Coinbase, one of the leading global cryptocurrency exchanges, has recently announced that it will no longer accept new staking assets from customers residing in four US states.
The decision comes as a result of ongoing regulatory conflicts involving the US Securities and Exchange Commission (SEC) and certain state regulators.
The SEC and state regulators have raised concerns regarding Coinbase’s staking program, alleging the sale of unregistered securities.
In fact, the SEC filed a lawsuit against Coinbase in June, accusing the exchange of violating securities laws through the introduction of a lending product that enables users to earn interest on their crypto assets.
Coinbase has strongly denied the classification of its staking and lending products as securities. The exchange argues that these offerings are fundamental to the growth and security of the decentralized crypto economy.
Furthermore, Coinbase has criticized the SEC for displaying hostility and uncertainty towards the crypto industry.
In a recent blog post, Coinbase stated that it is actively collaborating with policymakers in various states to ensure the continued availability of its staking program for all customers.
However, orders issued by authorities in California, New Jersey, South Carolina, and Wisconsin have compelled Coinbase to cease processing new staking assets for residents of those states.

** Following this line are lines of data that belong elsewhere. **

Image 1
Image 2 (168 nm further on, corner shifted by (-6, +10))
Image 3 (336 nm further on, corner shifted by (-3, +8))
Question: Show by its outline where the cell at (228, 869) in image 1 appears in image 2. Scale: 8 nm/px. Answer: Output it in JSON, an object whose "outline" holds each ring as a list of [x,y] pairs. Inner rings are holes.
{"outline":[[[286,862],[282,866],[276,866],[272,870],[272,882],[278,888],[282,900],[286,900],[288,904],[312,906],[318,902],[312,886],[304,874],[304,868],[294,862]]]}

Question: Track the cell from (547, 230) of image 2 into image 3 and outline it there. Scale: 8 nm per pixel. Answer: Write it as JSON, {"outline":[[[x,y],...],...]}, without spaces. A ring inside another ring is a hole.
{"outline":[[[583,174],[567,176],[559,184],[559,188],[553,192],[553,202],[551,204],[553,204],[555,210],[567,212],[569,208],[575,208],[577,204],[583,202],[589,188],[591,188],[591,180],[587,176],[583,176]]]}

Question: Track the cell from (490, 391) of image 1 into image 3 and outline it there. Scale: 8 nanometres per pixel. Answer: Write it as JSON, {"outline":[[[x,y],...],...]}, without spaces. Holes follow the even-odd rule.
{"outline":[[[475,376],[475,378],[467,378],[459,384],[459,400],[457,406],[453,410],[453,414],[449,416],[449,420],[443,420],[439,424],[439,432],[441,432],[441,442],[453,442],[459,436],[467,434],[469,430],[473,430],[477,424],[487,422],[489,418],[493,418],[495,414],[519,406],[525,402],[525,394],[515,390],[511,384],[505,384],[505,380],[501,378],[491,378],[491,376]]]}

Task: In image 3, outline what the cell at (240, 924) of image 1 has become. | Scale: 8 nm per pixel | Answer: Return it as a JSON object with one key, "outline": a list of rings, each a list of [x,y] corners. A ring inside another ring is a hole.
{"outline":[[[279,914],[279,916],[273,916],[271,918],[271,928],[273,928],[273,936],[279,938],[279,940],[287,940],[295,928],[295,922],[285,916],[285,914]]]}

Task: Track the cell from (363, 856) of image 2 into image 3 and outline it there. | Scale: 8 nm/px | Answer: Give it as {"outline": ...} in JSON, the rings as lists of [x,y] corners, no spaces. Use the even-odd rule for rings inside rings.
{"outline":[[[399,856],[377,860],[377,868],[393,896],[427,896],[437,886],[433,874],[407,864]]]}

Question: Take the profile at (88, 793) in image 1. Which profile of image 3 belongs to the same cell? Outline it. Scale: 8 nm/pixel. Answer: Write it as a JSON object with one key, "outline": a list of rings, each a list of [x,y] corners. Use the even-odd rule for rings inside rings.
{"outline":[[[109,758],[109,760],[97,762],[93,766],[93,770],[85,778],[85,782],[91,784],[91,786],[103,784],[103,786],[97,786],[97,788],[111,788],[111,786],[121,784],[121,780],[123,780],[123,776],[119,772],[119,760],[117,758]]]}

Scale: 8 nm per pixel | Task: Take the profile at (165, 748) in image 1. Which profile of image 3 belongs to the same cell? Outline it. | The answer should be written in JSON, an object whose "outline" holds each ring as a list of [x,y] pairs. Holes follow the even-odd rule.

Existing customers who have already staked their crypto assets will not experience any disruption due to these orders. Coinbase assures affected customers that it will provide email notifications and further details in the help center regarding the situation.
Coinbase clarifies that its staking services will continue to operate as usual in states where legal proceedings are still ongoing, emphasizing that these actions only impact the four specified states.